Biagio, nel suo eremitaggio tra le montagne, nella lotta primordiale per la sopravvivenza, fortifica il proprio corpo e lo spirito fino a raggiungere un equilibrio con la natura. Ma la sua anima è inquieta, per via di tante domande che lo tormentano senza risposte. Nelle notti stellate, o quando infuria la tempesta e il cielo si offusca di nuvole e poi quando rispunta timido il sole, alza gli occhi verso l’immensità dell’universo e osserva il tempo scorrere quieto, e osserva gli spazi siderali, e la profondità degli abissi. Ed è proprio in questi momenti che sente il bisogno di “nuovi occhi” che gli permettano di guardare verso “il lontanissimo”, che gli permettano di scrutare il volto di Dio.

Ma il volto di Dio è imperscrutabile, il volto di Dio è nascosto agli occhi degli uomini. Solo il suo soffio (e Dio creò l’uomo e vi soffiò la vita …) è percettibile, solo la sua Voce è udibile, come una carezza, come un sussurro sommesso e nascosto nella parola (in ebraico la parola deserto e la parola vocabolo hanno la stessa radice).

Ed è così che Biagio trova Dio, quando le sue orecchie si aprono per ascoltare “nuova musica”, e questa musica è la parola del Cristo .

La parola del Cristo chiude il cerchio del tempo. Lo chiude per i credenti e i non credenti.
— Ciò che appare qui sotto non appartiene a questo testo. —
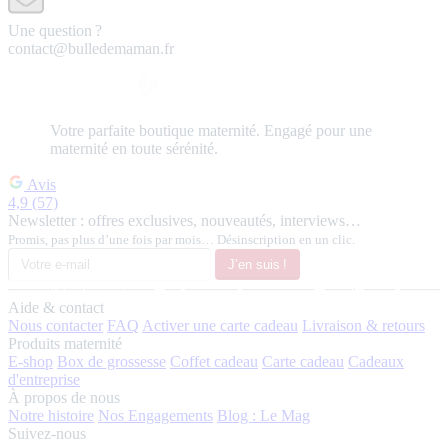
Une question ?
contact@bulledemaman.fr
Votre
parfaite
boutique maternité.
Engagé pour une
maternité en toute sérénité.
Avis
4,9
(57)
Newsletter : offres exclusives, nouveautés, interviews…
Promis, pas plus d’une fois par mois… Désinscription en un clic.
J’en suis !
Aide & contact
Nous contacter
FAQ
Activer une carte cadeau
Livraison & retours
Produits maternité
E-shop
Box de grossesse
Coffet cadeau
Carte cadeau
Cadeaux
d'entreprise
À propos de nous
Notre histoire
Nos Engagements
Blog : Le Mag
Suivez-nous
Chiude il cerchio del tempo che fu e riapre un nuovo cerchio per il tempo presente e per quello che verrà.

La parola del Cristo ha attraversato i secoli e ha accompagnato le nostre vite, il suo spirito ci ha consolati quando eravamo tristi e malati, il suo esempio ci ha permesso di guardare in faccia la morte senza arrossire, nel suo insegnamento (se solo l’avessimo seguito) è racchiuso il segreto della comunità degli uomini, il suo simbolo più alto, quello della croce, è pura poesia di immensa e sublime bellezza.

Nell’epoca in cui Lui è vissuto, la croce era il luogo più diffamante dove si poteva trovare la morte. Solo gli schiavi e chi commetteva i delitti più efferati veniva crocifisso. La crocifissione era la pena più lunga e dolorosa di ogni condanna. Prima di morire si rimaneva appesi per giorni e giorni, in pasto agli uccelli e agli sguardi dei passanti. Gesù, caricandosi la croce sulle spalle ha assunto su di sé il dolore del mondo offeso e ha riscattato i peccati degli uomini di fronte al Padre suo.

Gesù, morendo sulla croce, ha irriso il potere, il denaro e tutte le meschinità ad esso collegate, per aprirci gli occhi sul nostro destino, per predisporre le nostre orecchie all’ascolto della musica sublime che proviene dal fondo della nostra coscienza e s’irradia negli spazi siderali dell’universo…

Biagio non è un eroe, né un Santo. E’ solo un uomo che ha una grande fede in Gesù e che ha assunto come modello di vita San Francesco.

Biagio è un uomo libero, che non possiede niente e non vuole niente: non vuole soldi, non vuole potere, non vuole fama. Biagio è semplicemente un uomo che si è caricato sulle spalle la croce del dolore del mondo offeso, e lo fa con gioia, lo fa con poesia, lo fa donando la propria vita ai poveri, a chi ha bisogno di un pezzo di pane, di un tetto, di una parola di conforto.

Biagio è un uomo che pratica la Misericordia con purezza di cuore e precorre il tempo, quel tempo di una nuova umanità in cammino che Papa Francesco, il Papa che viene dalla fine del mondo, vuole per la Chiesa del terzo millennio, una Chiesa Misericordiosa che, come ci ha insegnato Cristo, cammini al fianco dei poveri, dei miseri, degli afflitti, di chiunque ha bisogno di un pezzo di pane e di una parola di conforto.